* Source text
📏 arr[^1] is Last Element. arr[1..3] is Range.
arr[arr.Length – 1] is verbose. ^ operator indexes from end. .. operator creates ranges. Python-like slicing in C#.
❌ Old Way
var last = arr[arr.Length - 1]; var secondLast = arr[arr.Length - 2]; var slice = arr.Skip(1).Take(3).ToArray();
✅ Index and Range
var last = arr[^1]; var secondLast = arr[^2]; var slice = arr[1..4];
🎯 Range Patterns
int[] arr = { 0, 1, 2, 3, 4, 5, 6, 7, 8, 9 };
arr[^1] // 9 (last)
arr[^3] // 7 (third from end)
arr[2..5] // { 2, 3, 4 }
arr[..5] // { 0, 1, 2, 3, 4 } (from start to index 5)
arr[5..] // { 5, 6, 7, 8, 9 } (from index 5 to end)
arr[^5..^2] // { 5, 6, 7 } (from 5th from end to 2nd from end)

* Data supplied
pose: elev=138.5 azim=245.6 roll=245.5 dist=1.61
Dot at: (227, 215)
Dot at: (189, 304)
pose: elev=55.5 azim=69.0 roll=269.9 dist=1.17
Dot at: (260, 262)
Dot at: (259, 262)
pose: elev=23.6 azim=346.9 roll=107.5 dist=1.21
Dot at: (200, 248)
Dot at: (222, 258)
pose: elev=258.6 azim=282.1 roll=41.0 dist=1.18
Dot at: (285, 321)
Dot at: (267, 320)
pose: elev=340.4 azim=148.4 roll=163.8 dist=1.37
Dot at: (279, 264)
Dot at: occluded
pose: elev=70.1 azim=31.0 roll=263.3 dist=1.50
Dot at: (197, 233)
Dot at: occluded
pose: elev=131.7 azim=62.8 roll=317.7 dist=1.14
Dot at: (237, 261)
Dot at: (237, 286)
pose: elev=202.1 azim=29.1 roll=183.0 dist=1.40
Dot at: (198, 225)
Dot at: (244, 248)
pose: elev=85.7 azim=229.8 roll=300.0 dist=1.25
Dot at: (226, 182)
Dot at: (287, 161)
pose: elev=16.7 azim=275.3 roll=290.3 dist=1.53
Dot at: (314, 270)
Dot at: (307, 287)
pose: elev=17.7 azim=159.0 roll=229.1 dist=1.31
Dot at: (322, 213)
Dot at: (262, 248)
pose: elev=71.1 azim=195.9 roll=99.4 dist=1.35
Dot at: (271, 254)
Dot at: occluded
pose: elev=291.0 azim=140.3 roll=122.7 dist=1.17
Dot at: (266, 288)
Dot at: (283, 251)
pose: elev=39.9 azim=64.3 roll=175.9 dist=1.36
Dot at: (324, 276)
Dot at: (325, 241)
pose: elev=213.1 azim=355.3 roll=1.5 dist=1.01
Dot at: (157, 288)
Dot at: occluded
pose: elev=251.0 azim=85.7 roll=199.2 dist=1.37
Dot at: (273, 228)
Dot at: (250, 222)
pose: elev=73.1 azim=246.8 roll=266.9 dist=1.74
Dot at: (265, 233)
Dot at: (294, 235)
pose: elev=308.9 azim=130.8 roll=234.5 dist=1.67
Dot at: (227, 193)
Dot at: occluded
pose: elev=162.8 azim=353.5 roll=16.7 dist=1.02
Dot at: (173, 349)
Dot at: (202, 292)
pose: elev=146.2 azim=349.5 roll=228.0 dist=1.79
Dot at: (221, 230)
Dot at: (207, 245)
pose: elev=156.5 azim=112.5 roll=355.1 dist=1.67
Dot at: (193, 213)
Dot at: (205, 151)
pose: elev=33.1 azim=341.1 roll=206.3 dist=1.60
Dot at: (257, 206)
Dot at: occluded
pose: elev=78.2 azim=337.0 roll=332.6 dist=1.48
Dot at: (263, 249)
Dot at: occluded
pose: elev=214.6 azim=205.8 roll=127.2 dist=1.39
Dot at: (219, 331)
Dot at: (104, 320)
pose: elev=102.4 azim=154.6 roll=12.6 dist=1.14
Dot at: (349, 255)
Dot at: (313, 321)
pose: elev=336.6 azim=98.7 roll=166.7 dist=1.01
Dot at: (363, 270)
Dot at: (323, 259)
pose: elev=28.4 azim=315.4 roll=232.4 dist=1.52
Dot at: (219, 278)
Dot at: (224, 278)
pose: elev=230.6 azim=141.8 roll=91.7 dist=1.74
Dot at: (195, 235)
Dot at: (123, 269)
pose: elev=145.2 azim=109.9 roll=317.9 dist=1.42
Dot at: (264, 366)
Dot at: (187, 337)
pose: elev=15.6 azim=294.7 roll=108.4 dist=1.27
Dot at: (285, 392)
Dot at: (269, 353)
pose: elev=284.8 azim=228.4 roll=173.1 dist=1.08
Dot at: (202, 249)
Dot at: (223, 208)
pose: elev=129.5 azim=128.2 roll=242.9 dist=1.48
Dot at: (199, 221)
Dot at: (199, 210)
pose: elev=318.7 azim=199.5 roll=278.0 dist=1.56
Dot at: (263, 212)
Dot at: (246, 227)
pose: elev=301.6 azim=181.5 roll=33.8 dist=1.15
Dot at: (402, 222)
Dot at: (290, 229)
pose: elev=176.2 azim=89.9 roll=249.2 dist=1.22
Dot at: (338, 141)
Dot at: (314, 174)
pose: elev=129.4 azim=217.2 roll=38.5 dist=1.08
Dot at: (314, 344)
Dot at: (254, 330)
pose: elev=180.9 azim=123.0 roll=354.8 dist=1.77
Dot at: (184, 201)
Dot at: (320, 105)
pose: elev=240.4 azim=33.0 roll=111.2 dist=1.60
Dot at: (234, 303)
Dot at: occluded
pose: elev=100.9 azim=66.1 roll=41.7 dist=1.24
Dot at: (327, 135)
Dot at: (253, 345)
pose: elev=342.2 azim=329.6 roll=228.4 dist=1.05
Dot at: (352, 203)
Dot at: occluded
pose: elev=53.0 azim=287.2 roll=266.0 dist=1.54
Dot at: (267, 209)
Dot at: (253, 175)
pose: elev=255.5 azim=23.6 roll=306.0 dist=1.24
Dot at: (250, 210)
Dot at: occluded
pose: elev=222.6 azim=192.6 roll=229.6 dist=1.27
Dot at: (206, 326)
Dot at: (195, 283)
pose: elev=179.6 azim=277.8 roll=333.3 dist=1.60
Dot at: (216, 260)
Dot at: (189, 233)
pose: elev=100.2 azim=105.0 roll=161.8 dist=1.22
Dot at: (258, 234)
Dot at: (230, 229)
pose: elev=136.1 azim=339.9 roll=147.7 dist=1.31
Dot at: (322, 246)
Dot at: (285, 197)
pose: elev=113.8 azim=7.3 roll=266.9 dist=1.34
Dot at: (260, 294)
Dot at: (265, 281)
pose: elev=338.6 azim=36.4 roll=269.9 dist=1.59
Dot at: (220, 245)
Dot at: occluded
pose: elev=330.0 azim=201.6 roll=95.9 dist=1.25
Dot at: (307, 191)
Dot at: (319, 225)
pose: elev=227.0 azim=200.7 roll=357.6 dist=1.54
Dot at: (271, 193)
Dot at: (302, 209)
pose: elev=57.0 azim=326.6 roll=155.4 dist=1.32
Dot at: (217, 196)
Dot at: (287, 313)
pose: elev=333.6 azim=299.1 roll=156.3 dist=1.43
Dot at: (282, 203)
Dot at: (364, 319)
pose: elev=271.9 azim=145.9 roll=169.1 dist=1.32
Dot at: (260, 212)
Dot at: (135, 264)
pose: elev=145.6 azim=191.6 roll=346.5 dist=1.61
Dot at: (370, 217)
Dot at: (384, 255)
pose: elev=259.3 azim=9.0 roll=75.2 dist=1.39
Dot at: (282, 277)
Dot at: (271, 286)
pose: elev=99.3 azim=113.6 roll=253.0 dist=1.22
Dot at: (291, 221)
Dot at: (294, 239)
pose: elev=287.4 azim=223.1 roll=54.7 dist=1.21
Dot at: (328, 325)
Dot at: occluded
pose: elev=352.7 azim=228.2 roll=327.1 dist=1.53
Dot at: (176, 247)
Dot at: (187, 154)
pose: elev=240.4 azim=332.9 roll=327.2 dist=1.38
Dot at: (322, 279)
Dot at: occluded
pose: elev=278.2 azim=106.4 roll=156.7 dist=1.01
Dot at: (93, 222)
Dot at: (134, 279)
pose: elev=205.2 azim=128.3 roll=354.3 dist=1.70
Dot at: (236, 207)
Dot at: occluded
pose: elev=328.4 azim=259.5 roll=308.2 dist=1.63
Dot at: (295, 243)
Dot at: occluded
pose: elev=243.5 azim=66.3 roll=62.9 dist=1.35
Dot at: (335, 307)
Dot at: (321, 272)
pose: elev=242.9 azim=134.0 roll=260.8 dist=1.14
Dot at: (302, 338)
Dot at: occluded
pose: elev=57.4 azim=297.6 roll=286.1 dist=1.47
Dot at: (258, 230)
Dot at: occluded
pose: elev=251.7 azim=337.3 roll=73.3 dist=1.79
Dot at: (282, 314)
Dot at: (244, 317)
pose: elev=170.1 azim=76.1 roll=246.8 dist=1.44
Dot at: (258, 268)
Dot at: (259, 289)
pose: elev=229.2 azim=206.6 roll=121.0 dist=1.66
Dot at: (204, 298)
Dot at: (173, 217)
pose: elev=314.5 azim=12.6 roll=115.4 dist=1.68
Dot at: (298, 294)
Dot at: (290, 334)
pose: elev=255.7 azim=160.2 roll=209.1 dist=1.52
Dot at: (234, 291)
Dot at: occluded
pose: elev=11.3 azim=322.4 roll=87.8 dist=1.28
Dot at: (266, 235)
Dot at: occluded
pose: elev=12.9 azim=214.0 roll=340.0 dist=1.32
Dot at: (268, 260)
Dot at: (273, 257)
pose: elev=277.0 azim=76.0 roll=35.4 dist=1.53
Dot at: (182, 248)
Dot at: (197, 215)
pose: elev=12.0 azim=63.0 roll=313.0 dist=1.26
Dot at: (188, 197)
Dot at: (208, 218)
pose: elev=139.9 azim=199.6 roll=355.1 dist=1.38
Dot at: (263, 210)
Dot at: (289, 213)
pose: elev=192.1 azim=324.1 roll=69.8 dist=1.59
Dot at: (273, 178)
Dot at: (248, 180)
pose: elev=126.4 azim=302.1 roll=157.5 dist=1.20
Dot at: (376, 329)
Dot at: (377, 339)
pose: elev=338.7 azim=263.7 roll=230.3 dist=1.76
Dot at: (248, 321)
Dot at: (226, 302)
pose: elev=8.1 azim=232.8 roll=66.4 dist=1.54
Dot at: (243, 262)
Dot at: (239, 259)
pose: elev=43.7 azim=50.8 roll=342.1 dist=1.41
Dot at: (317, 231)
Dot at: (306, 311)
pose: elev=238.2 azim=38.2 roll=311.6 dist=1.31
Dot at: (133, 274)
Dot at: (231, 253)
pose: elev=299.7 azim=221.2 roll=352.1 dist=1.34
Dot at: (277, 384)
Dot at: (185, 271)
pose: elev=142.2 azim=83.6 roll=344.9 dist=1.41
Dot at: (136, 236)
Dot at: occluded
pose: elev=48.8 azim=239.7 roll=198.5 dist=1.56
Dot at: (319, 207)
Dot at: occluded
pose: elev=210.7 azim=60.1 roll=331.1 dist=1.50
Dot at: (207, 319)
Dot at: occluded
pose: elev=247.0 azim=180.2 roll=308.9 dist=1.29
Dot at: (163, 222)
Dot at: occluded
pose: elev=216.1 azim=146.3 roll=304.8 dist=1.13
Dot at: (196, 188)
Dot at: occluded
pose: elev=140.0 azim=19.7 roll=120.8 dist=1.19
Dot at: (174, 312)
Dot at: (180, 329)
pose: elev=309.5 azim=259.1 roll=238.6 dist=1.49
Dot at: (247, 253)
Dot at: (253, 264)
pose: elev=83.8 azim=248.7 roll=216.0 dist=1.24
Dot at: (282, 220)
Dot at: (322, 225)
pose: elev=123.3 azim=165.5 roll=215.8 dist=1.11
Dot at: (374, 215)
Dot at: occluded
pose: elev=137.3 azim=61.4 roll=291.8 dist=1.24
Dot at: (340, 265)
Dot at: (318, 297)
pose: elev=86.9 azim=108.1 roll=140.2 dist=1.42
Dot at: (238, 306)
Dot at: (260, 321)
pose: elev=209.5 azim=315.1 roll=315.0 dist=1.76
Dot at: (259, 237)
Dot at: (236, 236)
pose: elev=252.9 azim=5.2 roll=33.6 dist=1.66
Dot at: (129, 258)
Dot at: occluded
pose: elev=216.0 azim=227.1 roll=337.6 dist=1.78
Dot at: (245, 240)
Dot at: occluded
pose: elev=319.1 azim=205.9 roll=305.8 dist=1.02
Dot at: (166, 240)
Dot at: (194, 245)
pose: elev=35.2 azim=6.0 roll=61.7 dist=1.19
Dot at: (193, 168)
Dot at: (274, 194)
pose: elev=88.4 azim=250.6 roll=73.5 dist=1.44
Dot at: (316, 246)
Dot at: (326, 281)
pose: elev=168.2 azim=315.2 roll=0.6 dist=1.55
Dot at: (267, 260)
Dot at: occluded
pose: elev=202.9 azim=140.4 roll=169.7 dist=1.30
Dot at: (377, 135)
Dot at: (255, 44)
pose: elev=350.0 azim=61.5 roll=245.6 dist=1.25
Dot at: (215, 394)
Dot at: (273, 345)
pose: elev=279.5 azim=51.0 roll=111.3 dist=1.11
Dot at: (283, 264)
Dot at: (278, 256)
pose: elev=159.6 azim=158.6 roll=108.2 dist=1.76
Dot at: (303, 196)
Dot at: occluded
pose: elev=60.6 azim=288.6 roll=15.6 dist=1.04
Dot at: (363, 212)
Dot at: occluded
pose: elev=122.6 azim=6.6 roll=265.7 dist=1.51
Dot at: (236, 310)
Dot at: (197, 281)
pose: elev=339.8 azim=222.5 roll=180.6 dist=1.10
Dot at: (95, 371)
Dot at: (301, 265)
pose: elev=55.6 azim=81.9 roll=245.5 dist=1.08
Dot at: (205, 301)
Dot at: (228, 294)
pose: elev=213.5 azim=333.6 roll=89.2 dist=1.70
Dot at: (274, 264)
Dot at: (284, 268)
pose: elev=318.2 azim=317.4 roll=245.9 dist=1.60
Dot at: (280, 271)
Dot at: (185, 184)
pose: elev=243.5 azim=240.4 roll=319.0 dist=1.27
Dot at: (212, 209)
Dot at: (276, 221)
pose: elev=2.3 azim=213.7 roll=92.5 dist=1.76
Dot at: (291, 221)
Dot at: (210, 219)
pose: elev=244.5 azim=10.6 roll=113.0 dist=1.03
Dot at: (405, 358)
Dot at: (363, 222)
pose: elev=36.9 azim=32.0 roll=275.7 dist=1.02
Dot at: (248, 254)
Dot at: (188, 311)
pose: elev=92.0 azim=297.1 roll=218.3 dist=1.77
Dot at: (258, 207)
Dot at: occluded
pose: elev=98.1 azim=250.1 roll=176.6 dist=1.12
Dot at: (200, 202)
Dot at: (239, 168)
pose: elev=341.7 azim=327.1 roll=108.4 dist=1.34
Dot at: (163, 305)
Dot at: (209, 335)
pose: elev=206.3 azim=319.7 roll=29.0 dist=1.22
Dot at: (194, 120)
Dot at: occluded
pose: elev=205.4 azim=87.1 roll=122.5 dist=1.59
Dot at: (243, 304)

* Required action 1
Using the C# Index and Range text, explain in one to three sentences why it presents arr[^1] as better than arr[arr.Length - 1].
* Required action 2
According to the C# Index and Range text, what does arr[^5..^2] return for the sample array?
* Required action 3
Continue the C# Index and Range text from where it stops.

* Answer space 1
The text calls arr[arr.Length - 1] verbose. The ^ operator indexes from the end, so arr[^1] gets the last element more briefly.

* Answer space 2
It returns { 5, 6, 7 }.

* Answer space 3
arr[..] // entire array copy
// Work with strings
string s = "Hello World";
s[^1] // 'd'
s[6..11] // "World"
s[..5] // "Hello"
// Work with Span and ReadOnlySpan
Span<int> span = arr;
var slice = span[1..4];
💡 Benefits
- Cleaner, more readable code
- No off-by-one errors with length calculation
- Works with arrays, strings, spans, and custom types with Count
- Range returns a copy (for spans, it’s a view)
“arr[^1] is so much better than arr[arr.Length – 1]. Ranges eliminate manual slicing. Python devs will feel at home in C# now.”